Harvard Square: Date Night Ideas in a Smart Locale

A high-low mix of dining options, entertainment, and more.

Welcome to our Date Night series! Each week, we’ll share a new set of recommendations for you and your sweetheart.


date night harvard square

From left: A table at Les Sablons; dessert at Harvest; the Sinclair. / Courtesy Photos

Romance is always subject to the whims of the unpredictable heart—but head to Harvard Square, and you’ll at least find a reliably smart pick of a date night locale. From brainy cultural attractions for Ivy League-level interests to live music clubs that pay homage to the neighborhood’s punk rock roots, there are plenty of grade-A options to help set crimson hearts aflame and aflutter.

Where to Eat

Dining-wise, Harvard Square’s strongest selling point is its high-low mix. If you’re looking to impress, book a table at Les Sablons, a sexy new entry from the Island Creek Oyster Bar team. The upstairs level offers an especially clandestine-feeling, cosmopolitan vibe for sharing Continental cuisine and sipping from one of the neighborhood’s best wine lists. Otherwise, square standby Harvest marries experience (40-plus years operating) and innovation (via twenty-something wunderkind chef Tyler Kinnett) to serve up consistently elegant farm-to-table New American. For a more entry-level meet-up, the casual route leads to the year-round beer garden at neon-lit Charlie’s Kitchen, a stalwart beer and burger dive offering sloppy patties around flickering, fire feature-equipped outdoor tables; don’t forget to find “your song” in the old-school jukebox inside. And though the cheap counter-service Mexican grub at Felipe’s Taqueria doesn’t scream, “amor,” you can definitely expect sweet words to be slurred while sharing margaritas on its unexpectedly awesome third-floor rooftop bar.

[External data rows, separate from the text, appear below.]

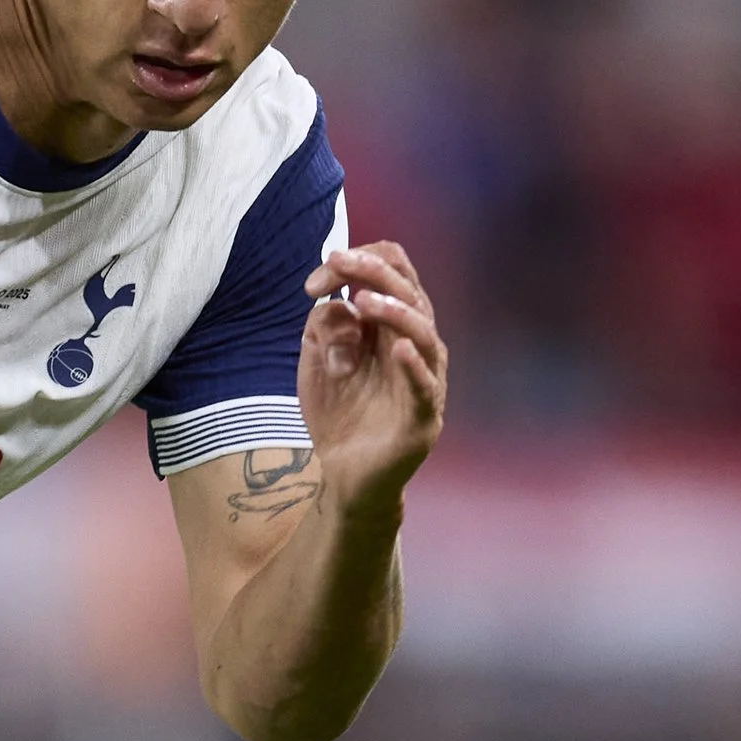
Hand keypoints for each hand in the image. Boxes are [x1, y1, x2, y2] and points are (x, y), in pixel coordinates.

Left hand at [297, 240, 446, 504]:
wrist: (344, 477)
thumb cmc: (337, 414)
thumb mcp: (317, 364)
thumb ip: (324, 329)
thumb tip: (337, 302)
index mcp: (392, 327)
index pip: (391, 274)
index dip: (357, 263)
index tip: (314, 282)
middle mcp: (414, 346)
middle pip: (410, 292)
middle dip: (372, 272)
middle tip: (338, 263)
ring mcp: (424, 379)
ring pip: (424, 332)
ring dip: (394, 310)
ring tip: (363, 301)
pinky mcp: (423, 418)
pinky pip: (426, 387)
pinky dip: (414, 366)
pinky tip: (397, 348)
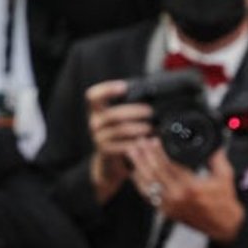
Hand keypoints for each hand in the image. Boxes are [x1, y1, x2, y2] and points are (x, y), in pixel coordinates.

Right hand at [85, 79, 153, 202]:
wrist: (110, 160)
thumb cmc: (120, 133)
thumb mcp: (120, 117)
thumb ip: (129, 105)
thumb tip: (153, 91)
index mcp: (97, 110)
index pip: (93, 96)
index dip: (107, 89)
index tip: (124, 87)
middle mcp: (94, 122)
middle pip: (112, 114)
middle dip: (134, 112)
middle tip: (151, 112)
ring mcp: (98, 138)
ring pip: (119, 130)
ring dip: (139, 128)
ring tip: (152, 127)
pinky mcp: (105, 151)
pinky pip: (122, 145)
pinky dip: (136, 143)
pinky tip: (147, 141)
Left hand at [127, 137, 245, 241]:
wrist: (222, 225)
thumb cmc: (223, 203)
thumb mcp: (224, 177)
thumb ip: (217, 159)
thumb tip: (212, 146)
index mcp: (190, 187)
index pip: (168, 166)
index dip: (158, 152)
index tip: (152, 141)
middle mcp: (176, 197)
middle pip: (154, 173)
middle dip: (144, 156)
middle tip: (137, 143)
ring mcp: (169, 206)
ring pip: (147, 185)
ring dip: (138, 167)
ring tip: (131, 154)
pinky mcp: (165, 212)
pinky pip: (148, 196)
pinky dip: (140, 184)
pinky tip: (135, 174)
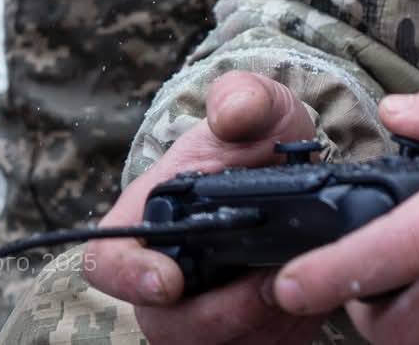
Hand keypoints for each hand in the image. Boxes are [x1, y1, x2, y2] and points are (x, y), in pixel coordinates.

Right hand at [83, 70, 328, 344]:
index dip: (129, 278)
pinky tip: (312, 296)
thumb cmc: (258, 140)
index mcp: (143, 219)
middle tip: (270, 285)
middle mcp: (161, 277)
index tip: (169, 280)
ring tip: (301, 284)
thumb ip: (243, 98)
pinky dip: (286, 331)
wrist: (295, 175)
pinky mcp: (242, 334)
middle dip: (219, 315)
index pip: (106, 261)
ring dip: (260, 325)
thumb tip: (232, 114)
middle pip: (164, 324)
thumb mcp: (257, 106)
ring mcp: (199, 313)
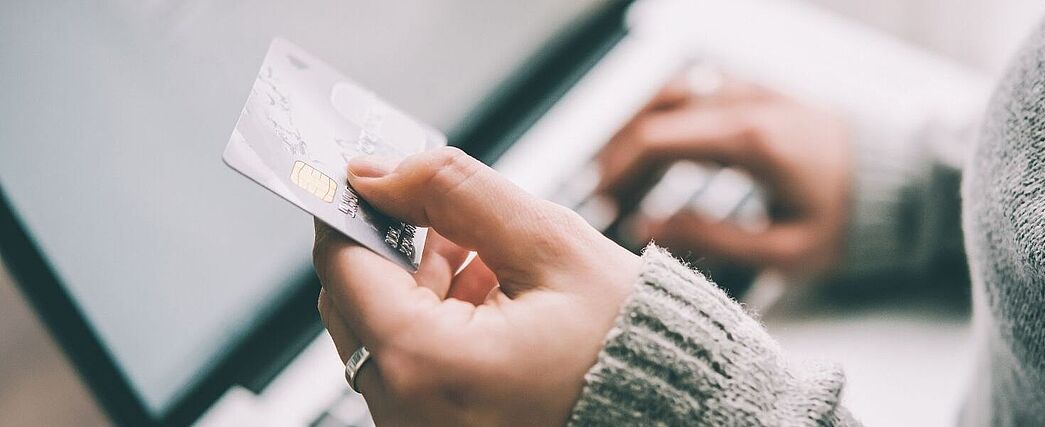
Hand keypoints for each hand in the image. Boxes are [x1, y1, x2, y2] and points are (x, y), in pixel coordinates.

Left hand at [314, 147, 640, 425]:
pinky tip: (492, 295)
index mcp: (428, 365)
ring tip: (492, 260)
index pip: (342, 264)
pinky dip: (437, 320)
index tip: (373, 173)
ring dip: (421, 281)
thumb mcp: (550, 244)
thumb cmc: (628, 342)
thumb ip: (457, 191)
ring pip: (381, 327)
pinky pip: (409, 362)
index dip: (351, 205)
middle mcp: (406, 410)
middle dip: (396, 243)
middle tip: (450, 213)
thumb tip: (381, 171)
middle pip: (353, 298)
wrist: (674, 409)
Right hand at [596, 75, 851, 273]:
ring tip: (621, 174)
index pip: (656, 139)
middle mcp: (746, 103)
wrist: (901, 184)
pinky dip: (666, 116)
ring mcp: (752, 91)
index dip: (617, 171)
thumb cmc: (848, 222)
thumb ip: (711, 237)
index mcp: (750, 140)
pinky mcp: (758, 93)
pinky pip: (696, 90)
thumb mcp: (784, 250)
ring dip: (637, 128)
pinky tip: (659, 151)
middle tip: (603, 196)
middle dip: (618, 153)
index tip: (601, 204)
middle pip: (654, 112)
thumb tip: (646, 226)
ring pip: (671, 93)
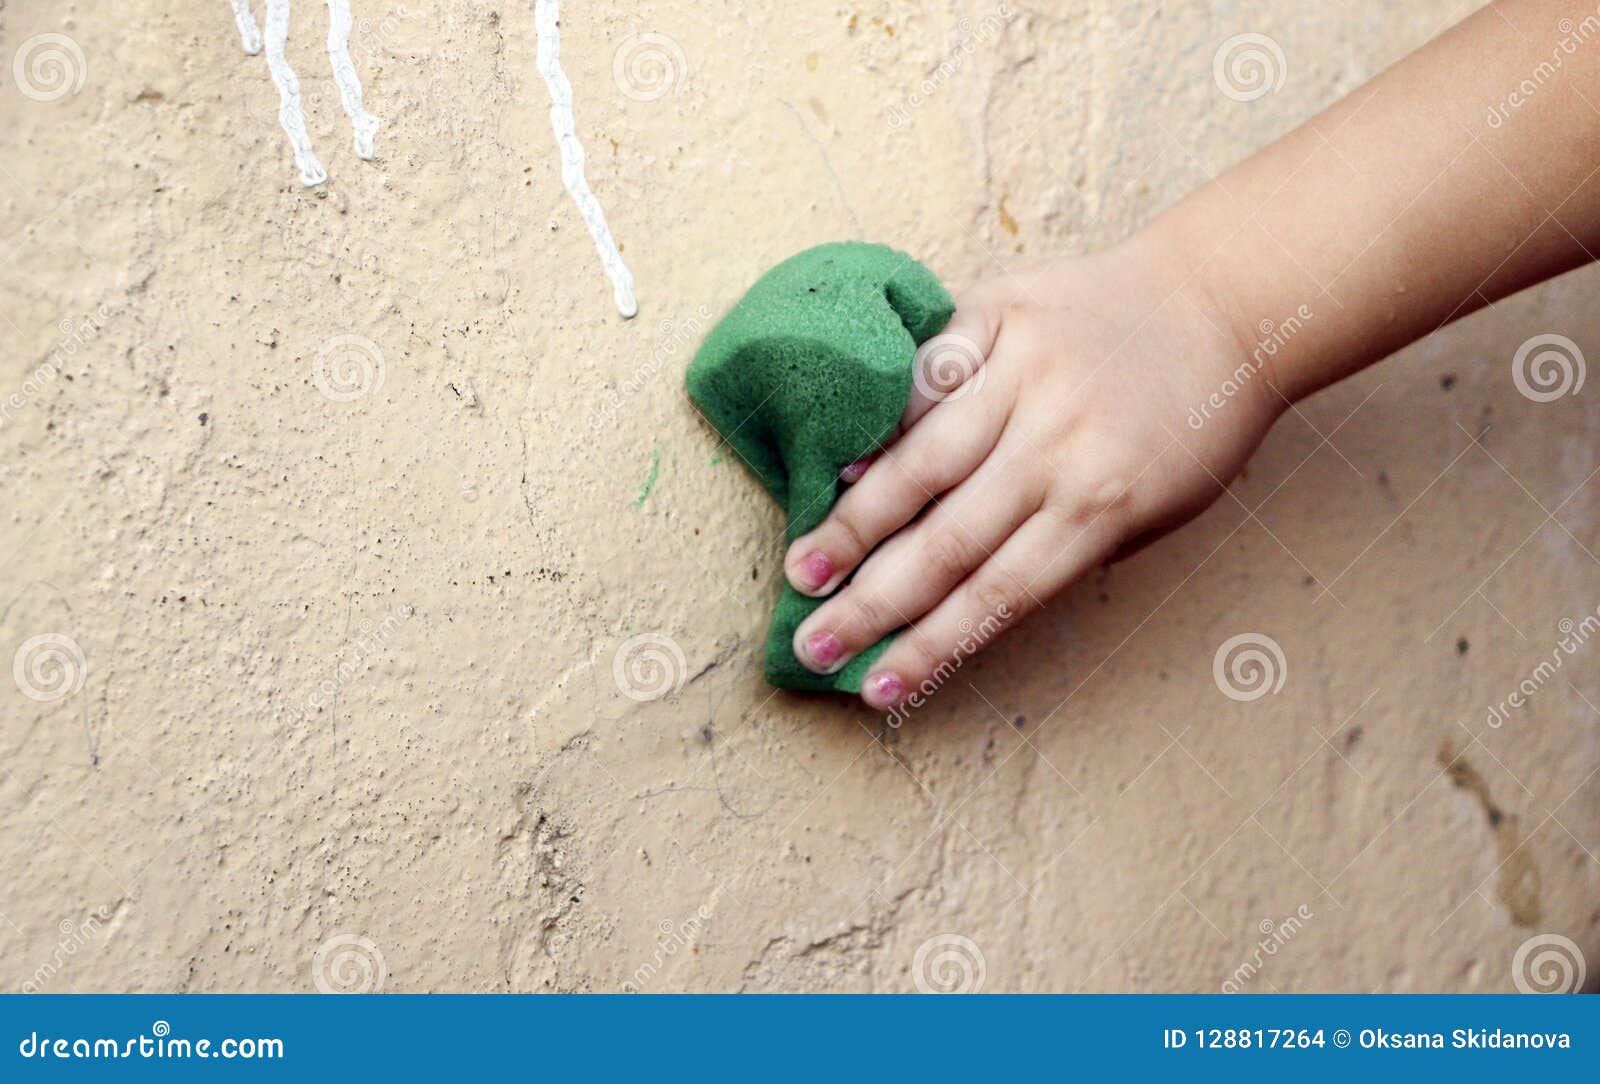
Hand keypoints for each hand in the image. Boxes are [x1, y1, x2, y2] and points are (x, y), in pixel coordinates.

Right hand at [782, 231, 1285, 711]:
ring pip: (921, 460)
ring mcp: (1026, 374)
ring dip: (853, 523)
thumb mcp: (1158, 508)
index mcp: (1104, 503)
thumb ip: (1069, 546)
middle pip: (947, 540)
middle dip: (872, 601)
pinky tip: (837, 468)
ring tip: (804, 568)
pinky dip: (881, 424)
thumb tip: (966, 586)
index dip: (930, 648)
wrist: (1225, 297)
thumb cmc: (1191, 422)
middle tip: (811, 641)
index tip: (875, 688)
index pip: (998, 595)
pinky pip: (925, 377)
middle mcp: (1059, 443)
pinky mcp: (1002, 315)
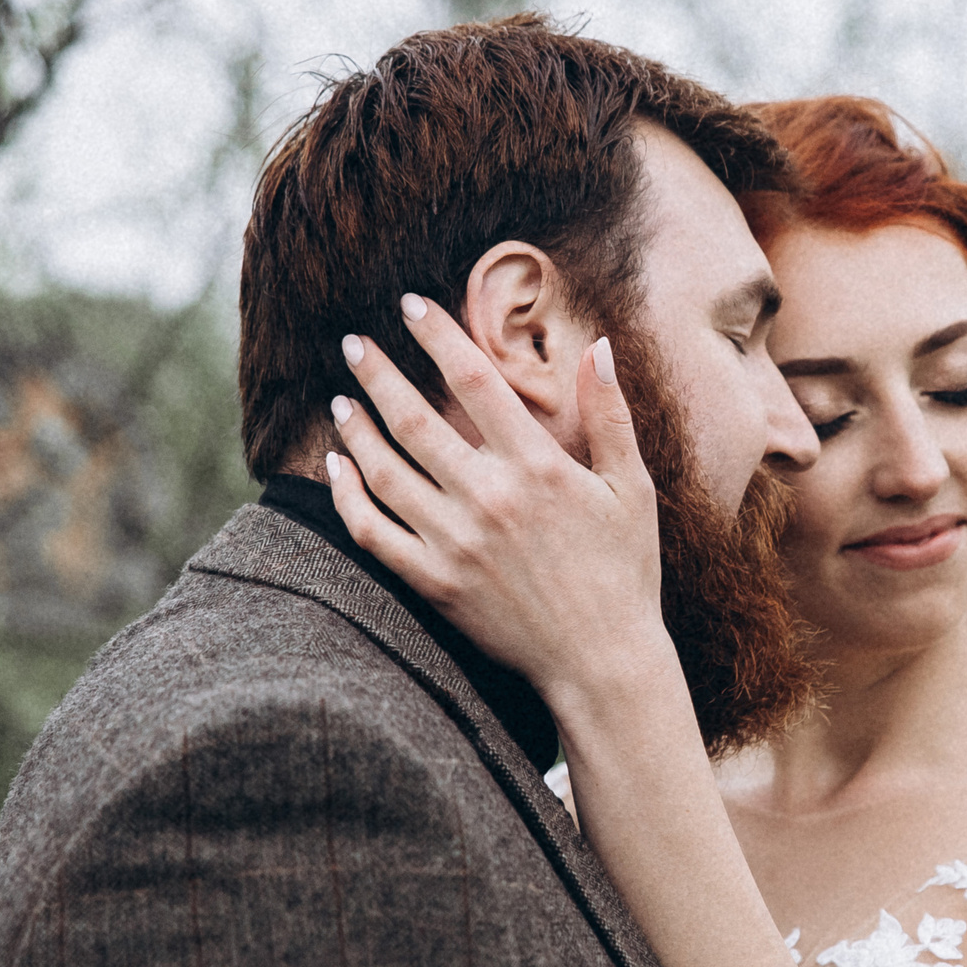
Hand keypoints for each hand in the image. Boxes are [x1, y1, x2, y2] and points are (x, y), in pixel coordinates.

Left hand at [325, 297, 670, 693]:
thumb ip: (610, 415)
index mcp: (537, 466)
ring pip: (384, 471)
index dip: (437, 334)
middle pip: (413, 419)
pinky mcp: (435, 583)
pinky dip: (346, 495)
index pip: (473, 379)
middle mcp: (489, 499)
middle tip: (354, 343)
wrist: (603, 661)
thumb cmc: (625, 572)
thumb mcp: (631, 488)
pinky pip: (373, 532)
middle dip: (377, 373)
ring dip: (355, 428)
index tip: (411, 305)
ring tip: (340, 400)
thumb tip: (598, 346)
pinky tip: (335, 468)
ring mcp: (455, 543)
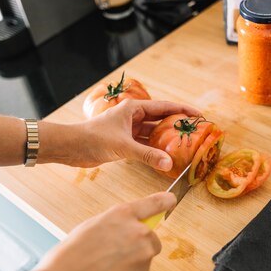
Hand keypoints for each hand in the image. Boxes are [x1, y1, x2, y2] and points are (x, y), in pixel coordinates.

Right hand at [37, 191, 174, 270]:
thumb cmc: (70, 257)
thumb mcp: (91, 228)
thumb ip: (114, 227)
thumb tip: (124, 234)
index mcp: (122, 215)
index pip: (151, 204)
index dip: (163, 201)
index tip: (171, 199)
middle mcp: (138, 233)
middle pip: (150, 239)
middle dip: (139, 247)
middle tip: (114, 256)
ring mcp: (143, 256)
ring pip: (143, 261)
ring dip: (130, 265)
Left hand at [74, 99, 200, 169]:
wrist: (71, 147)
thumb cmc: (93, 139)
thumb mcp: (123, 146)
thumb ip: (147, 155)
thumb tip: (168, 163)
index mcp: (133, 108)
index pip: (165, 107)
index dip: (183, 110)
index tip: (198, 115)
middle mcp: (133, 117)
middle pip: (161, 119)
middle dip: (177, 124)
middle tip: (195, 131)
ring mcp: (129, 130)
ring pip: (153, 133)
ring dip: (166, 139)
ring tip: (184, 144)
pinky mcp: (124, 142)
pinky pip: (145, 144)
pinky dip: (155, 150)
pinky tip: (165, 156)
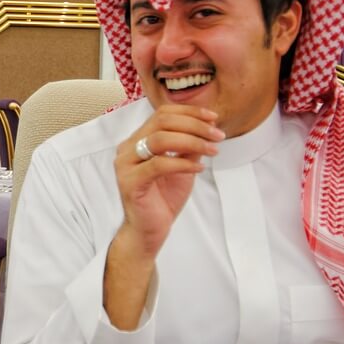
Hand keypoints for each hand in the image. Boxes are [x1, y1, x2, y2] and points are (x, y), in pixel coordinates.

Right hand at [102, 106, 222, 330]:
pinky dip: (183, 164)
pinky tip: (199, 168)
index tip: (214, 118)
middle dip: (195, 125)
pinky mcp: (129, 182)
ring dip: (192, 141)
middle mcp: (127, 148)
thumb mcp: (182, 166)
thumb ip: (190, 146)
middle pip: (161, 122)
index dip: (190, 112)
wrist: (149, 231)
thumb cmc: (163, 199)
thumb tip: (208, 125)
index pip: (162, 113)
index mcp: (137, 140)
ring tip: (213, 150)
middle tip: (218, 135)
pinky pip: (159, 165)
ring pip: (159, 140)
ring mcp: (125, 164)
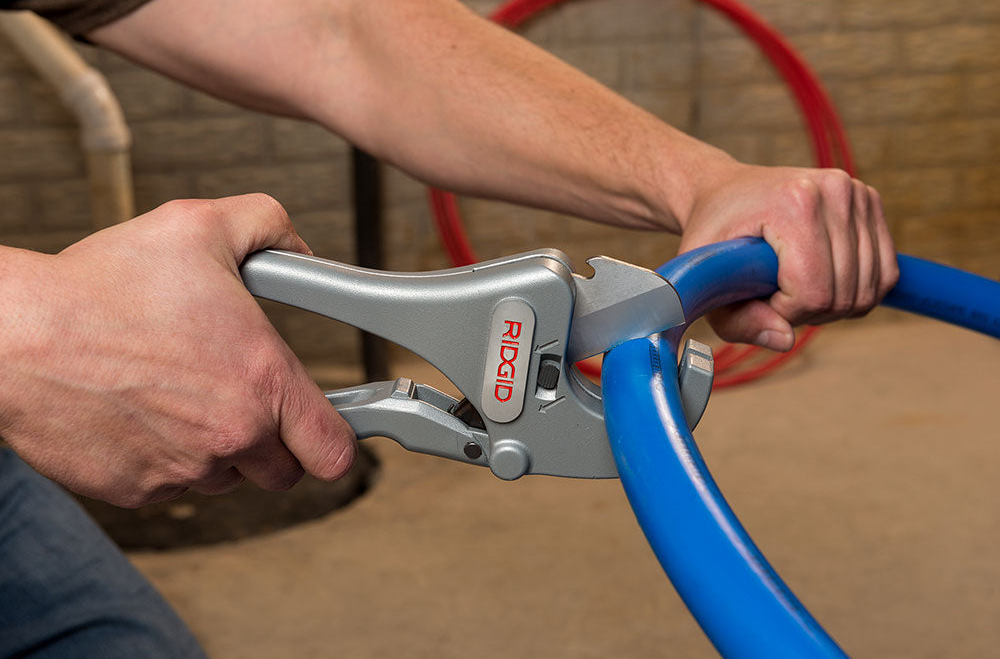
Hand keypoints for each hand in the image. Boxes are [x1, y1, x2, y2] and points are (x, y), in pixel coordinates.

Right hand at [0, 194, 354, 506]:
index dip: (338, 439)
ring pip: (229, 478)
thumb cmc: (99, 286)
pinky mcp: (136, 491)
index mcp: (262, 380)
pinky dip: (169, 460)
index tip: (330, 426)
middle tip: (247, 398)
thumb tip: (299, 249)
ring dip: (221, 449)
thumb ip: (269, 226)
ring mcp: (182, 470)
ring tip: (184, 394)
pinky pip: (174, 487)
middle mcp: (231, 435)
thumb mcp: (198, 226)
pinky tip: (144, 413)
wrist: (13, 336)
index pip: (335, 450)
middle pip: (286, 471)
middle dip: (276, 440)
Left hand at [678, 162, 898, 350]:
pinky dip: (855, 292)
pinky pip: (884, 274)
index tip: (758, 298)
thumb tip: (786, 341)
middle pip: (844, 293)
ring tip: (793, 287)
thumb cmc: (712, 235)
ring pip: (869, 288)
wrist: (723, 191)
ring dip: (831, 304)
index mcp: (794, 202)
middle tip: (773, 295)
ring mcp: (857, 193)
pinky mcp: (870, 202)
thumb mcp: (707, 280)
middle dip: (807, 311)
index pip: (813, 291)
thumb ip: (740, 321)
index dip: (786, 313)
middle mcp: (834, 190)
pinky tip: (821, 281)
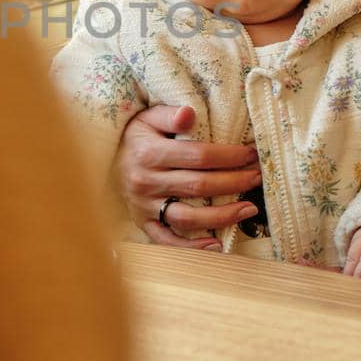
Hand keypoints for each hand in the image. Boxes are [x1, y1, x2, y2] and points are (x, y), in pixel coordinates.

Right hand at [115, 105, 263, 250]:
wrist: (104, 158)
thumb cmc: (137, 136)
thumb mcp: (148, 117)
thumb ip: (170, 114)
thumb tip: (189, 113)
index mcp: (148, 153)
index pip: (198, 156)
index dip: (228, 156)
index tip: (250, 154)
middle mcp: (145, 182)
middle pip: (199, 186)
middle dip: (234, 182)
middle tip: (256, 177)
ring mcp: (144, 206)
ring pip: (188, 217)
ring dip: (222, 215)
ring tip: (249, 208)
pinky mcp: (143, 223)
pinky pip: (168, 240)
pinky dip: (192, 246)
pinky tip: (216, 244)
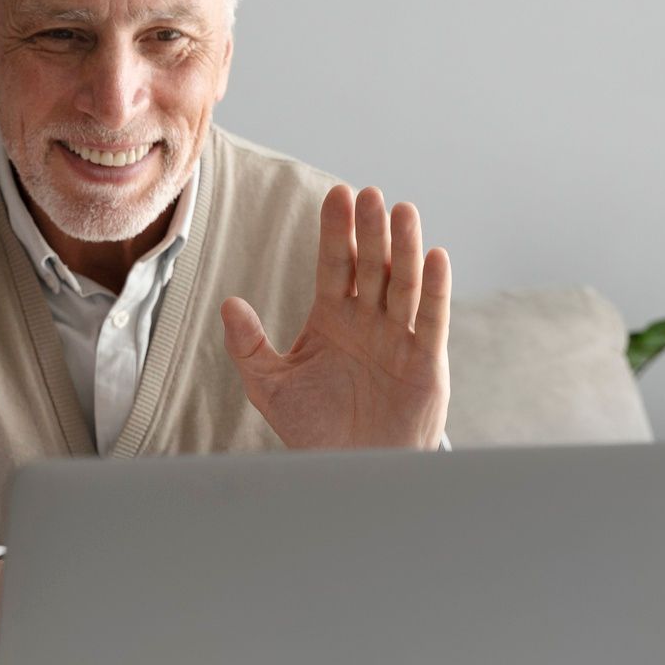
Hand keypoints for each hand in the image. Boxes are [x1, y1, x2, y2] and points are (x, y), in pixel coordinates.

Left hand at [220, 184, 449, 451]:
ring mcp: (399, 336)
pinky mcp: (426, 359)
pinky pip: (431, 318)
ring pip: (403, 282)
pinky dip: (435, 288)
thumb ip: (248, 346)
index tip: (337, 195)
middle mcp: (368, 319)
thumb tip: (229, 304)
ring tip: (402, 211)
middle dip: (369, 230)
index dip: (336, 232)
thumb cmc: (314, 427)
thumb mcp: (270, 386)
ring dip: (404, 248)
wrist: (352, 470)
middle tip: (368, 194)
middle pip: (370, 265)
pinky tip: (435, 256)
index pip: (334, 264)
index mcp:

Finally, for dinner-and-show double features, hit up the Sinclair, a restaurant-cum-rock hall that serves highbrow-hipster eats in one room and a nightly lineup of impressive indie bands in the other.

 


Where to Play

First, you’ll want to find fodder for your cocktail conversations. Luckily, hiding in plain sight are some stellar Harvard University-affiliated institutions that public passerby often seem to overlook: We’re thinking of the Harvard Museum of Natural History and its extensive fossil displays, the Carpenter Center for the Visual Arts, where rotating exhibitions examine intersections of design and culture, and the Harvard Film Archive, where cerebral flicks—from international movies to classic American cinema—are shown in a very dark and canoodle-friendly subterranean screening room. The nearby Brattle Theatre brings a more modern mix of smart flicks to its romantic, old-school movie-house environs, but the neighborhood is also home to impressive live theater—whether you’re clasping hands at Loeb Drama Center, where the nationally renowned American Repertory Theater stages its award-winning main-stage productions, or tapping toes together at the in-the-round venue Oberon, host to more immersive and experimental works, from bawdy burlesque shows to the fringe-focused “Glowberon” series with programming content of particular appeal to queer couples. And on the grittier, grassroots side, you can scope folk-rock bands at Harvard Square’s historic, ultra-intimate and sub-street level Club Passim, or titter over scorpion bowls as local comics workshop their material in the Comedy Studio, housed on the top floor of the complete-with-karaoke Hong Kong restaurant.

 


Nightcap

In contrast to the austere dining room, the upper-level cocktail bar at Parsnip Restaurant & Lounge is a suave and comfy little spot for excellent cocktails in midcentury-modern style; alternatively, toss back one last brew over a game of billiards at Tasty Burger, open until 2 or 4 a.m., night depending. If a sleepover seems likely, down martinis at Nubar, a chic restaurant-lounge discreetly nestled under the Sheraton Commander Hotel. We won’t tell if you first stroll by Harvard Square’s infamous Hubba Hubba, a decades-spanning alternative fashion and naughty accessory store.

Tasty Burger. / Courtesy Photo


The Morning After

Long before “farm to fork” was a ubiquitous buzzword, chef Peter Davis was pioneering the philosophy in his Yankee-fancy cuisine at Henrietta’s Table—which happens to be known for its killer daily breakfast and indulgent Sunday brunch buffet.